Reyes, por sua expertise, é convidada a analisar o caso, por engano, pois o suspeito tinha fotos do CD de Marilyn Manson que a polícia presume ser satanismo. A agente está prestes a abandonar o caso, quando ela tem uma visão, que a remete ao caso do assassinado de Luke, o filho do agente Dogget, caso no qual trabalharam juntos, e talvez quando se conheceram e se tornaram pessoas de confiança um do outro.

Mulder por sua vez, parece aos poucos estar voltando ao normal, e vai visitar Scully com um presente. É um traço que já conhecemos da personalidade do agente, para tocar em assuntos delicados e sérios (como por exemplo: “quem é o pai do filho de Scully?”) ele prefere jogar uma piadinha, como a do “Pizza man”. Estragando o “momento família”, Scully sente uma dor e precisa ir ao hospital.

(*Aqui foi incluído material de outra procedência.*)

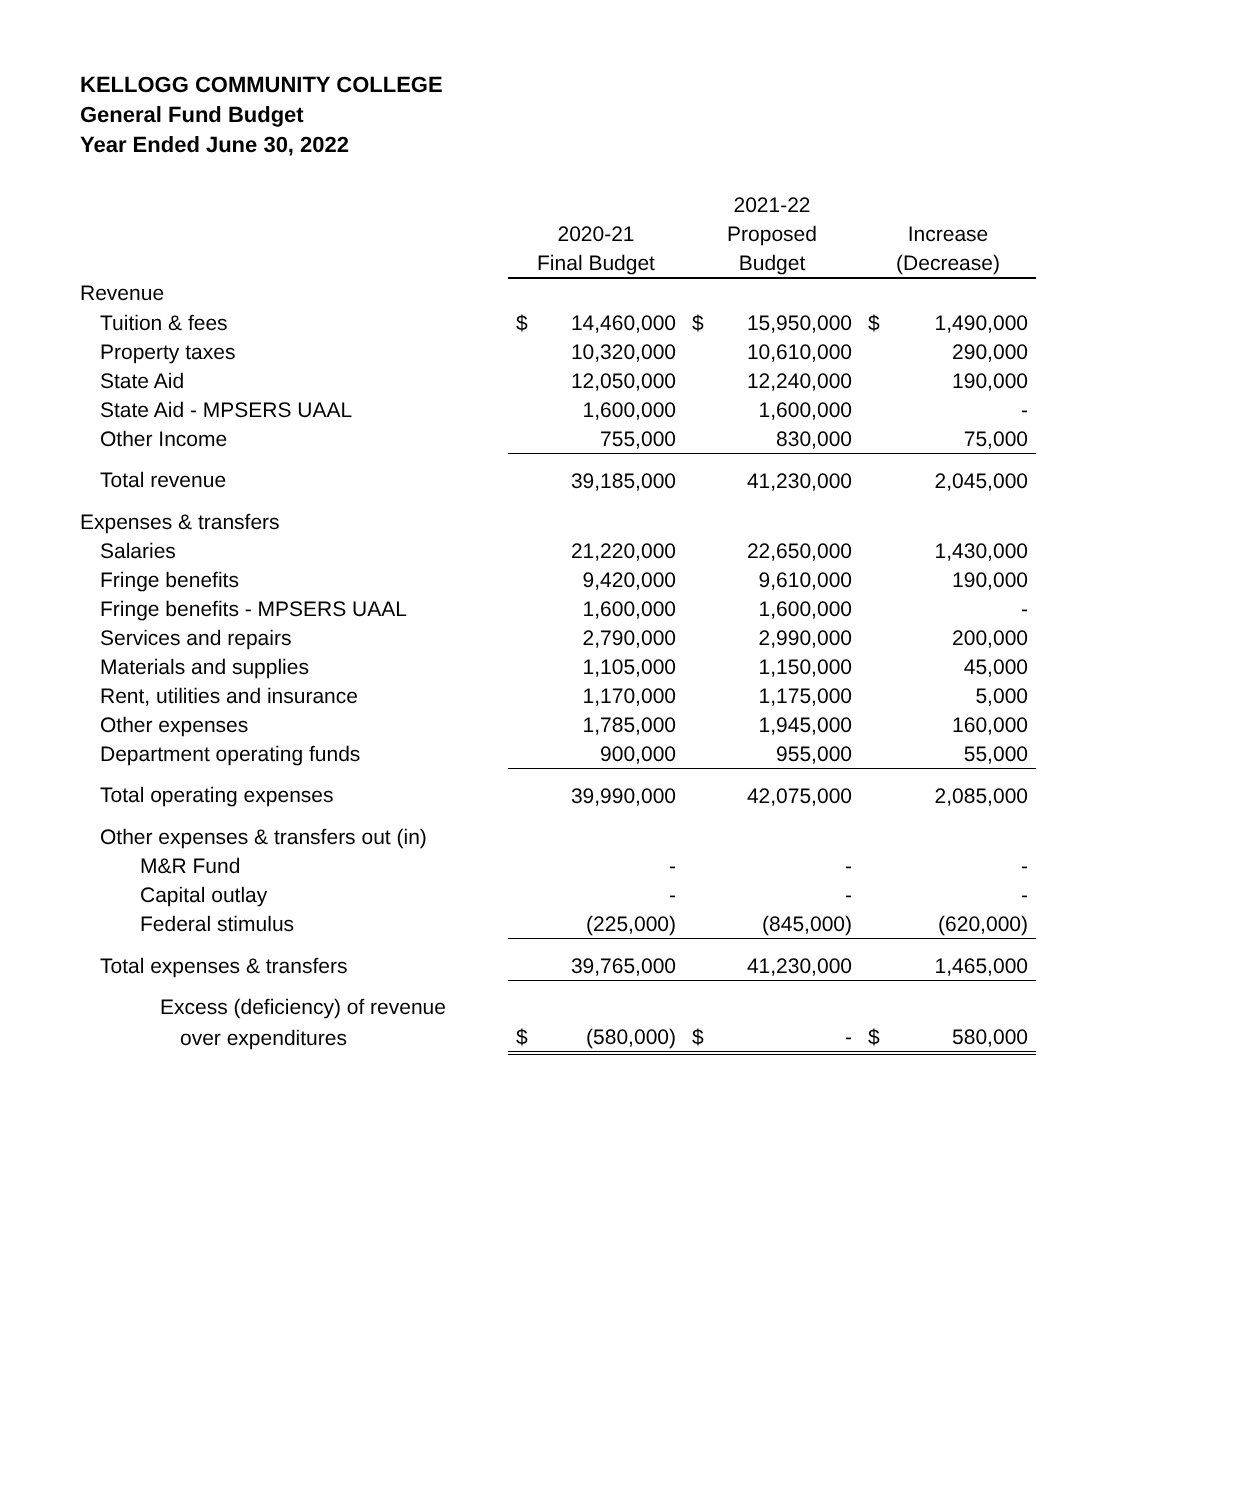KELLOGG COMMUNITY COLLEGE
General Fund Budget
Year Ended June 30, 2022
| | | 2021-22 | |
| --- | --- | --- | --- |
| | 2020-21 | Proposed | Increase |
| | Final Budget | Budget | (Decrease) |
| Revenue | | | |
| Tuition & fees | $ 14,460,000 | $ 15,950,000 | $ 1,490,000 |
| Property taxes | 10,320,000 | 10,610,000 | 290,000 |
| State Aid | 12,050,000 | 12,240,000 | 190,000 |
| State Aid - MPSERS UAAL | 1,600,000 | 1,600,000 | - |
| Other Income | 755,000 | 830,000 | 75,000 |
| Total revenue | 39,185,000 | 41,230,000 | 2,045,000 |
| Expenses & transfers | | | |
| Salaries | 21,220,000 | 22,650,000 | 1,430,000 |
| Fringe benefits | 9,420,000 | 9,610,000 | 190,000 |
| Fringe benefits - MPSERS UAAL | 1,600,000 | 1,600,000 | - |
| Services and repairs | 2,790,000 | 2,990,000 | 200,000 |
| Materials and supplies | 1,105,000 | 1,150,000 | 45,000 |
| Rent, utilities and insurance | 1,170,000 | 1,175,000 | 5,000 |
| Other expenses | 1,785,000 | 1,945,000 | 160,000 |
| Department operating funds | 900,000 | 955,000 | 55,000 |
| Total operating expenses | 39,990,000 | 42,075,000 | 2,085,000 |
| Other expenses & transfers out (in) | | | |
| M&R Fund | - | - | - |
| Capital outlay | - | - | - |
| Federal stimulus | (225,000) | (845,000) | (620,000) |
| Total expenses & transfers | 39,765,000 | 41,230,000 | 1,465,000 |
| Excess (deficiency) of revenue | | | |
| over expenditures | $ (580,000) | $ - | $ 580,000 |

Então, neste meio tempo, Reyes pede ajuda a Mulder com o caso, mas desta vez, nem Mulder tão aberto compra a teoria da Reyes de que o caso era pertinente por que ela teve uma visão. A situação fica complicada para Mulder, pois Dogget fica muito bravo por mexerem em seus arquivos pessoais, mas Reyes interfere, e insiste muito, até os dois resolverem investigar o caso. O fato é, que o assassino começa a deixar um rastro para trás, matando quando tem oportunidade, e até mesmo por motivos fúteis.

Eu acho bonito neste episódio, que Dogget vai até Scully no hospital quando precisa de força, trabalhando com ela nos Arquivos X, ela precisava fazer o contraponto da mente aberta, para contrabalancear o ceticismo dele, entretanto, conhecendo Mulder, ele começa a ver Scully como alguém que não acreditava e que construiu em si, através das investigações e fatos, a habilidade de enxergar o que o parceiro enxergava. Ele vai perguntar à Scully, como ela passou de cética ao ponto em que estava agora, ela disse que no fundo, tinha medo de acreditar. O que deixa o agente pensativo.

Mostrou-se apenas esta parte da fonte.